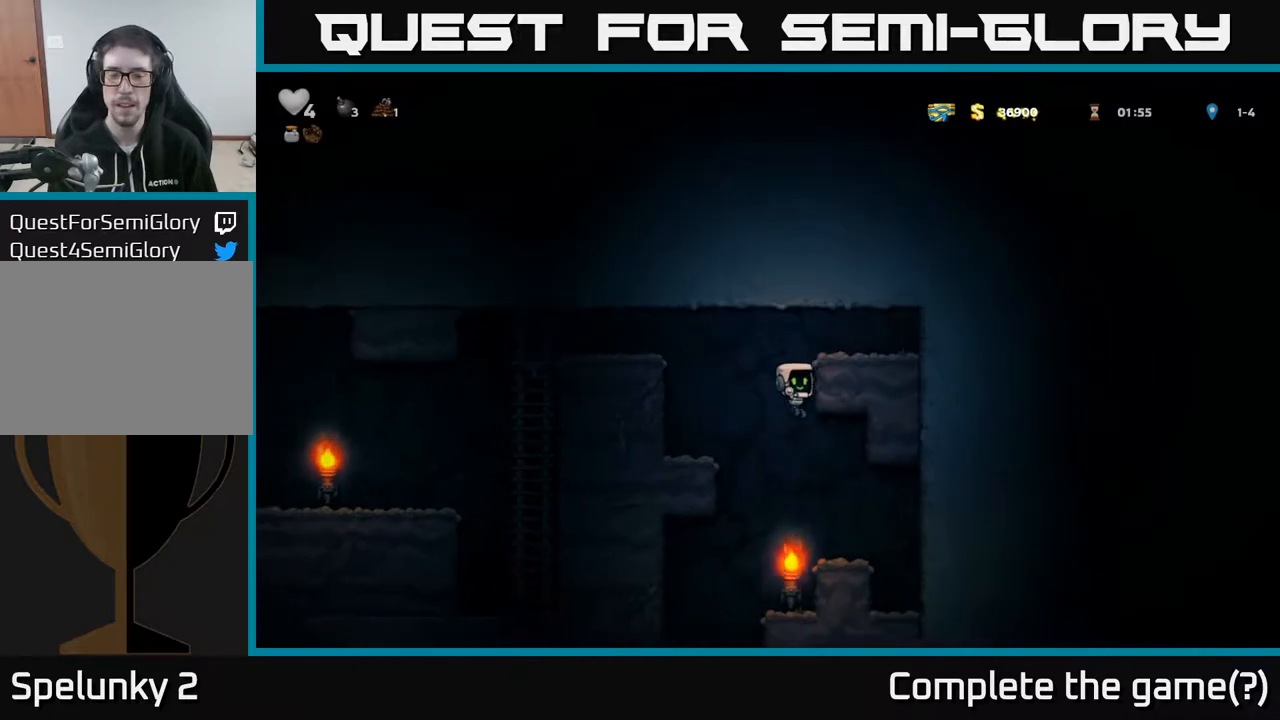
{"buttons": [], "left_stick": "center", "right_stick": "center", "events": []}
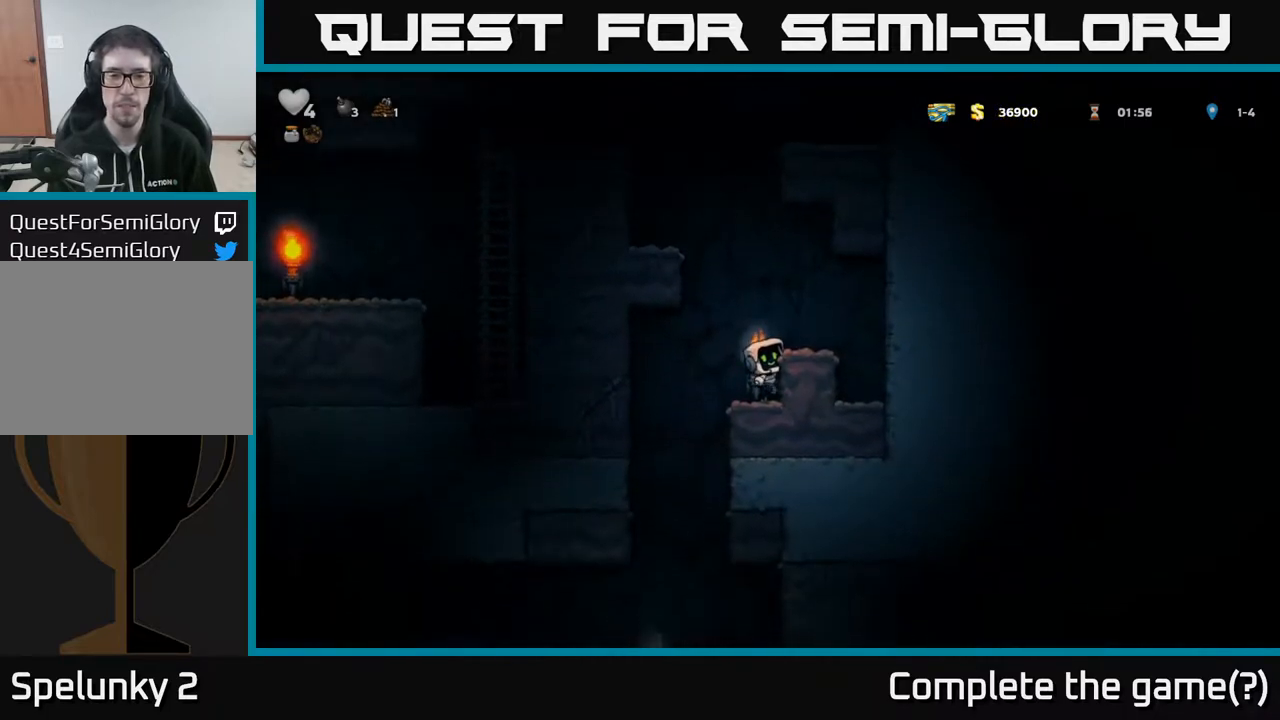
{"buttons": ["DPAD_LEFT"], "left_stick": "center", "right_stick": "center", "events": [[67, "DPAD_DOWN", "down"], [133, "A", "down"], [217, "A", "up"], [233, "DPAD_DOWN", "up"], [333, "DPAD_LEFT", "down"]]}
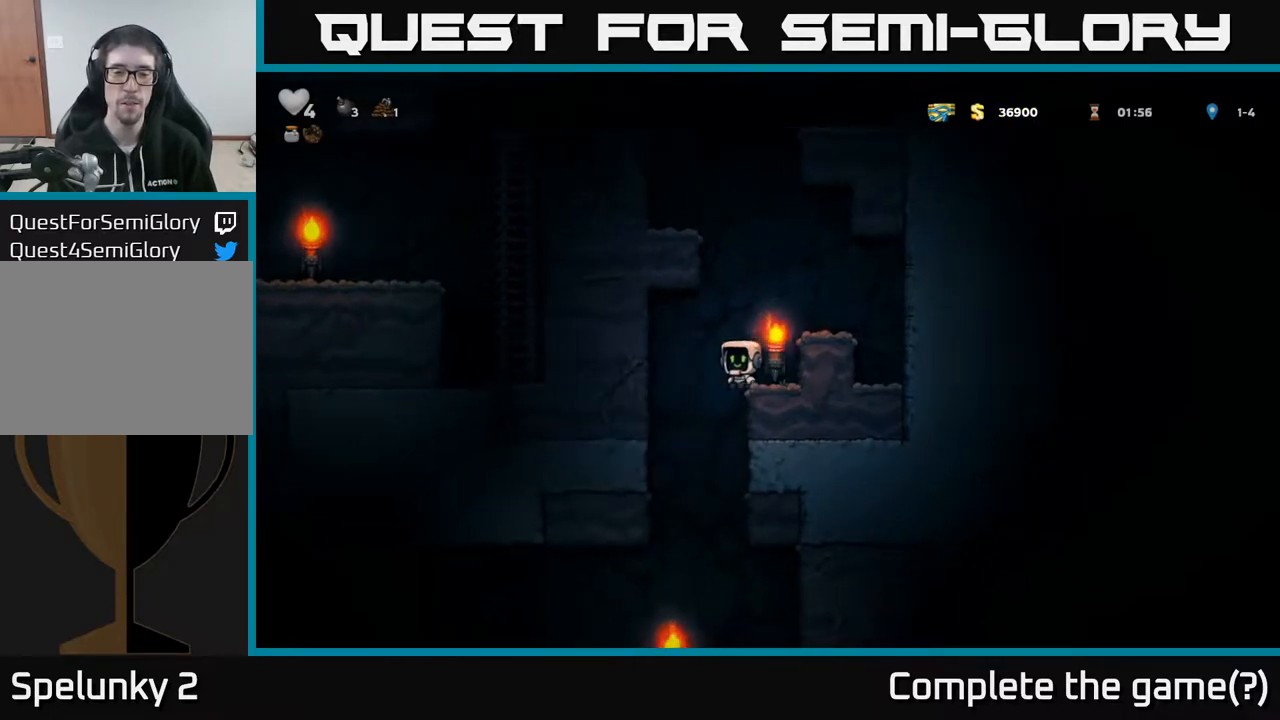
{"buttons": ["DPAD_DOWN"], "left_stick": "center", "right_stick": "center", "events": [[33, "DPAD_LEFT", "up"], [83, "DPAD_RIGHT", "down"], [100, "DPAD_DOWN", "down"], [200, "DPAD_DOWN", "up"], [350, "DPAD_DOWN", "down"], [367, "DPAD_RIGHT", "up"]]}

========================

WHAT THE TASK ASKS —
Write out the whole listing above exactly; do not include the pictures.

YOUR RESPONSE —
{"buttons": [], "left_stick": "center", "right_stick": "center", "events": []}
{"buttons": ["DPAD_LEFT"], "left_stick": "center", "right_stick": "center", "events": [[67, "DPAD_DOWN", "down"], [133, "A", "down"], [217, "A", "up"], [233, "DPAD_DOWN", "up"], [333, "DPAD_LEFT", "down"]]}
{"buttons": ["DPAD_DOWN"], "left_stick": "center", "right_stick": "center", "events": [[33, "DPAD_LEFT", "up"], [83, "DPAD_RIGHT", "down"], [100, "DPAD_DOWN", "down"], [200, "DPAD_DOWN", "up"], [350, "DPAD_DOWN", "down"], [367, "DPAD_RIGHT", "up"]]}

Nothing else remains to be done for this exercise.